> Instructions to follow: Repeat the following entries exactly, excluding pictures.

> Raw data:
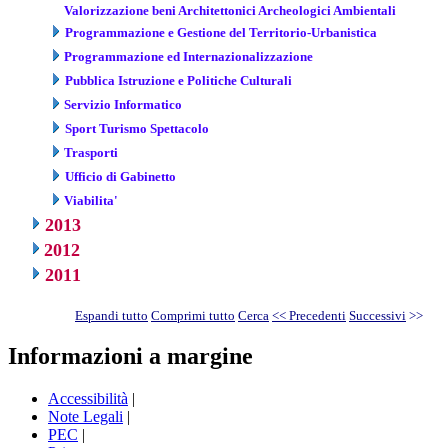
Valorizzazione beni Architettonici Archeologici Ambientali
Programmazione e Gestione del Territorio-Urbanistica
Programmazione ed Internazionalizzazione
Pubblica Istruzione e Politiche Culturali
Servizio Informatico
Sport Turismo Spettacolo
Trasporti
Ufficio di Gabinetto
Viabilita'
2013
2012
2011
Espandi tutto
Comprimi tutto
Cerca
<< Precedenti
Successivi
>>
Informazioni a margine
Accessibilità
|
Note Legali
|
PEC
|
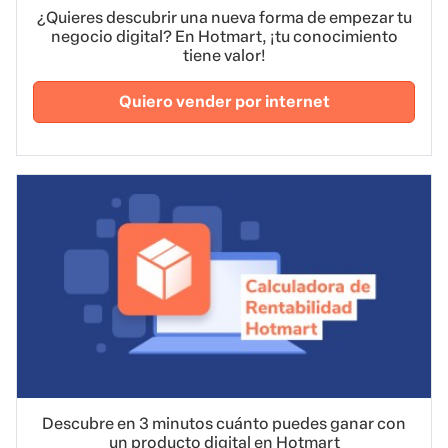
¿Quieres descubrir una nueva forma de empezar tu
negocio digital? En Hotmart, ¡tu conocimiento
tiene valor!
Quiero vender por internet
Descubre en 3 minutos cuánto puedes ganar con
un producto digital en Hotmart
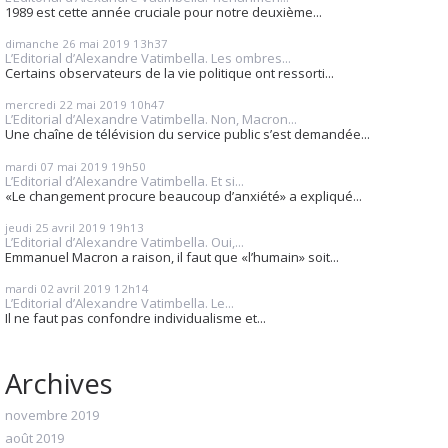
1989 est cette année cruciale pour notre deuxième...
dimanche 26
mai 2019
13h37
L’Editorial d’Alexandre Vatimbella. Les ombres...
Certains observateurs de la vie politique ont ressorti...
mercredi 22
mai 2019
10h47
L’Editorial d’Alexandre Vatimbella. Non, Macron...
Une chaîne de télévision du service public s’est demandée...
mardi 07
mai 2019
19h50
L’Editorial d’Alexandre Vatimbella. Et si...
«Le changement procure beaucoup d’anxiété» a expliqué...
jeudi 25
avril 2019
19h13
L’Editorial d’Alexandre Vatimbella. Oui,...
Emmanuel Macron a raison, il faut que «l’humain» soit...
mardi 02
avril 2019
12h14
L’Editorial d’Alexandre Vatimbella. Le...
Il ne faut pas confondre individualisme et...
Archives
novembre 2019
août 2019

> Result:
Valorizzazione beni Architettonici Archeologici Ambientali
Programmazione e Gestione del Territorio-Urbanistica
Programmazione ed Internazionalizzazione
Pubblica Istruzione e Politiche Culturali
Servizio Informatico
Sport Turismo Spettacolo
Trasporti
Ufficio di Gabinetto
Viabilita'
2013
2012
2011
Espandi tutto
Comprimi tutto
Cerca
<< Precedenti
Successivi
>>
Informazioni a margine
Accessibilità
|
Note Legali
|
PEC
|
¿Quieres descubrir una nueva forma de empezar tu
negocio digital? En Hotmart, ¡tu conocimiento
tiene valor!
Quiero vender por internet
Descubre en 3 minutos cuánto puedes ganar con
un producto digital en Hotmart
1989 est cette année cruciale pour notre deuxième...
dimanche 26
mai 2019
13h37
L’Editorial d’Alexandre Vatimbella. Les ombres...
Certains observateurs de la vie politique ont ressorti...
mercredi 22
mai 2019
10h47
L’Editorial d’Alexandre Vatimbella. Non, Macron...
Une chaîne de télévision du service public s’est demandée...
mardi 07
mai 2019
19h50
L’Editorial d’Alexandre Vatimbella. Et si...
«Le changement procure beaucoup d’anxiété» a expliqué...
jeudi 25
avril 2019
19h13
L’Editorial d’Alexandre Vatimbella. Oui,...
Emmanuel Macron a raison, il faut que «l’humain» soit...
mardi 02
avril 2019
12h14
L’Editorial d’Alexandre Vatimbella. Le...
Il ne faut pas confondre individualisme et...
Archives
novembre 2019
août 2019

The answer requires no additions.